Although COVID-19 is an unprecedented health crisis, he said the Philippines is on solid footing to meet the challenges of this contagion, given the country’s strong macroeconomic fundamentals.
Meanwhile, Nicholas Mapa, ING Bank Manila senior economist, said in a statement yesterday with the contraction in the first quarter GDP, he expects growth for the year to decline by 2.9 percent, a downgrade from the earlier projection of -2.2 percent.
“The Philippines will likely post a technical recession in 2020 as 1Q slipped into contraction as 1Q GDP showcases how detrimental the lockdown can be for the economy,” Mapa said.
“We expect at least another 25 basis points rate cut by the BSP (Bangko Sentral ng Pilipinas), as early as Thursday and a possible upsizing of the government’s social amelioration package and income replacement programs coupled with an aggressive spending plan on construction once the lockdown is lifted,” he added.
Hopeful of avoiding recession
Malacanang regrets the contraction of the country’s economic growth and expects the prolonged ECQ in April and the first half of May to further bring down the growth rate.
Presidential spokesman Harry Roque, however, said Malacanang is hopeful that a recession would be avoided especially as work in some industries and business in several areas are already expected to resume this month.
Recession occurs when an economy experiences at least two consecutive quarters of contraction.
“ We’re hoping that pursuant to the V strategy, growth might go up by the time that we hit the third quarter.

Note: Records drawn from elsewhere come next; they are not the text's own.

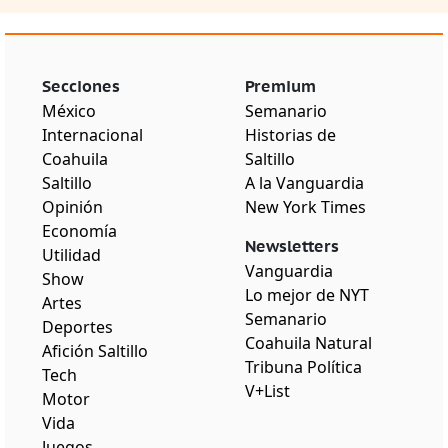
Secciones
Premium
México
Semanario
Internacional
Historias de
Coahuila
Saltillo
Saltillo
A la Vanguardia
Opinión
New York Times
Economía
Newsletters
Utilidad
Vanguardia
Show
Lo mejor de NYT
Artes
Semanario
Deportes
Coahuila Natural
Afición Saltillo
Tribuna Política
Tech
V+List
Motor
Vida
Juegos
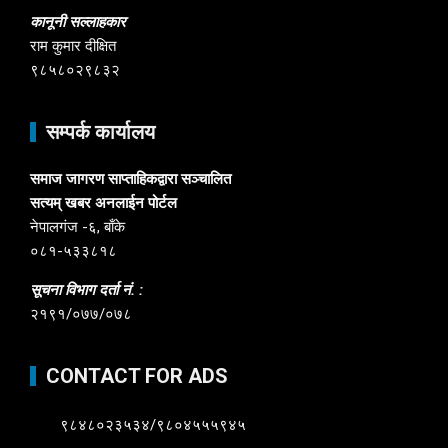
कानूनी सल्लाहकार
राम कुमार दीक्षित
९८५८०२९८३२
सम्पर्क कार्यालय
समाज जागरण साप्ताहिकद्वारा सञ्चालित
सत्यम् खबर अनलाईन पोर्टल
नेपालगंज -६, बाँके
०८१-५३३८१८
सूचना विभाग दर्ता नं. :
२१९१/०७७/०७८
CONTACT FOR ADS
९८४८०२३५३४/९८०४५५५९४५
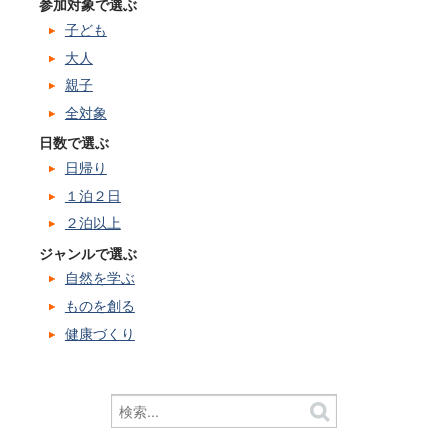
参加対象で選ぶ
子ども
大人
親子
全対象
日数で選ぶ
日帰り
１泊２日
２泊以上
ジャンルで選ぶ
自然を学ぶ
ものを創る
健康づくり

We’re hoping),” Roque said.
Roque said government is also banking on the resumption and pursuit of some infrastructure programs under the Build, Build, Build to boost the country’s growth.
He said the Philippines continues to have “very sound economic fundamentals” as evidenced by very good credit rating and very strong peso which would help the country recover.
“We expect of course the economy to shrink even more during the month of April because the whole month of April was basically under ECQ and the first two weeks of May as well. So we definitely expect a big contraction. But the economic planners are very vigilant, we foresee a V-shape of economic recovery… we expect a very strong rebound courtesy of the Build, Build, Build program of the government, and number one, very prudent fiscal policy as well as prudent monetary policy,” he added.